Loltun Cave is a cave in the Yucatán, approximately 5 km (3.1 mi) south of Oxkutzcab. The cave contains paintings attributed to the Maya civilization from the Late Preclassic Era or even older. The name is Mayan for “Flower Stone” (“Lol-Tun”). This cave is one of the most extensive in all Mexico according to prolonged examinations of over two kilometers. Inside Loltún there is evidence that confirms human occupation such as recovered bones of mammoth, bison, cats, and deer remains from the pleistocene. On the walls you can observe natural formations and paintings, hand painted with representations of the technique of negative human faces painted on the walls, sculptural representations, representations of animals and some geometric shapes.

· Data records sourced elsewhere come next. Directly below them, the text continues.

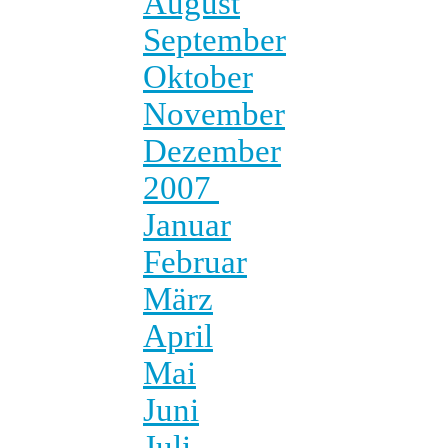
August
September
Oktober
November
Dezember
2007
Januar
Februar
März
April
Mai
Juni
Juli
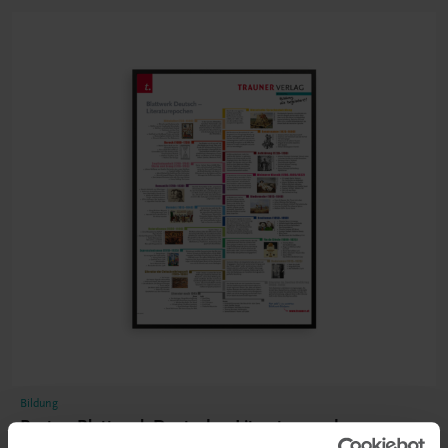
Bildung
Poster: Blattwerk Deutsch – Literaturepochen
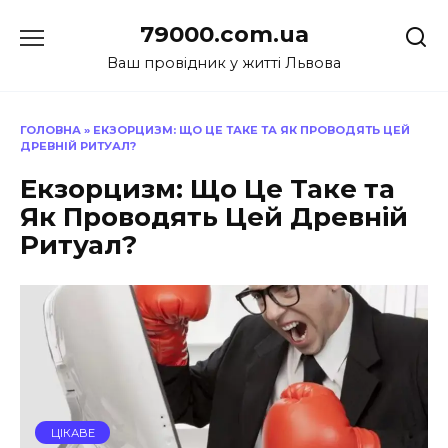
Перейти
79000.com.ua
до
вмісту
Ваш провідник у житті Львова
ГОЛОВНА
»
ЕКЗОРЦИЗМ: ЩО ЦЕ ТАКЕ ТА ЯК ПРОВОДЯТЬ ЦЕЙ
ДРЕВНІЙ РИТУАЛ?
Екзорцизм: Що Це Таке та
Як Проводять Цей Древній
Ритуал?
ЦІКАВЕ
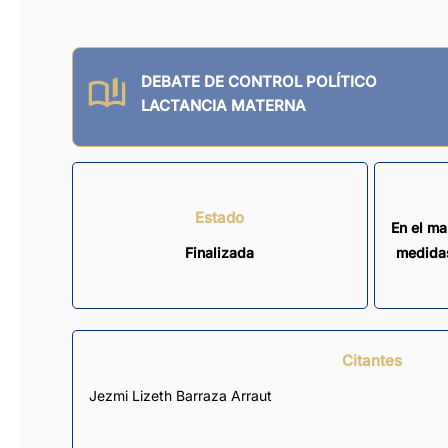
DEBATE DE CONTROL POLÍTICO
LACTANCIA MATERNA
Estado
En el ma
Finalizada
medidas
Citantes
Jezmi Lizeth Barraza Arraut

Tools were also recovered.

The prehispanic Maya also used the cave as shelter and used to extract the clay to make their tools. During the tour you visit the galleries and natural formations known locally as the path of musical columns, a vault known as the cathedral, jaltunes, Grand Canyon, corn cob, the infant, black hand paintings, the vault of stalactites and trenches. In the cave is an excavated area where they found remains of extinct fauna such as mammoth bones and vegetation different from today. The occupation in Loltún goes back more than 10,000 years and served as a hiding place during the caste war.

The jungles of the Yucatan don’t let organic materials remain long, everything organic is reclaimed in short order. The bison bones, indeed, nearly all the bones found in Loltun are isolated as opposed to fully articulated skeletons. This probably means the individual bones were placed there ritualistically. That is almost certainly the case with the bison bones, since buffalo didn’t roam in the Yucatan in Maya time (if at all). The Maya are thought to have overgrown their ecosystem which resulted in their societal collapse. Perhaps they didn’t collapse at all, the elite just moved and those that remained simply did not want to spend as many resources on monumental buildings.

But while that society was at its height in the Yucatan was the same time that the Middle Woodland society was thriving in the middle of North America and, apparently, exporting products. The Yucatan had and still has a lack of big game meat animals unless you count jaguar, anaconda, and cayman as meat animals, and even those were somewhat scarce. The Ohio Valley had access to copper, silver, some great lithics and clays, skilled craftsmen, and a major riverine highway system on which to convey all those goods. And the region was awash in millions of bison.

Of course, meat exports would require processing, preservation, and packaging. A full discussion of all the possible aspects of such a supposition could become encyclopedic in scope and well beyond the nature of a magazine article. However, we will express here the basic possibility of it. Drying, smoking, salting or cold packing in ceramics are all possible means of both preserving and packaging. All these were techniques assumed to have been used by the Middle Woodland culture. It then becomes a question of how long the product would remain edible and appealing. If that period is greater than the time it would take to transport the product and still have some small shelf life, then such long distance trade as Indiana to the Yucatan may have been viable. It certainly worked for bringing cacao the other way.

The ceramics testing approach that showed clearly that cacao from Central America was widely consumed in the Mississippian Culture might also be used on Mayan pottery in the Yucatan to see if products went the other way and what those products were. Perhaps some residue may show that Short’s Bladderpod had a real purpose to the people of the Mann Site, the Maya, and maybe even to us today.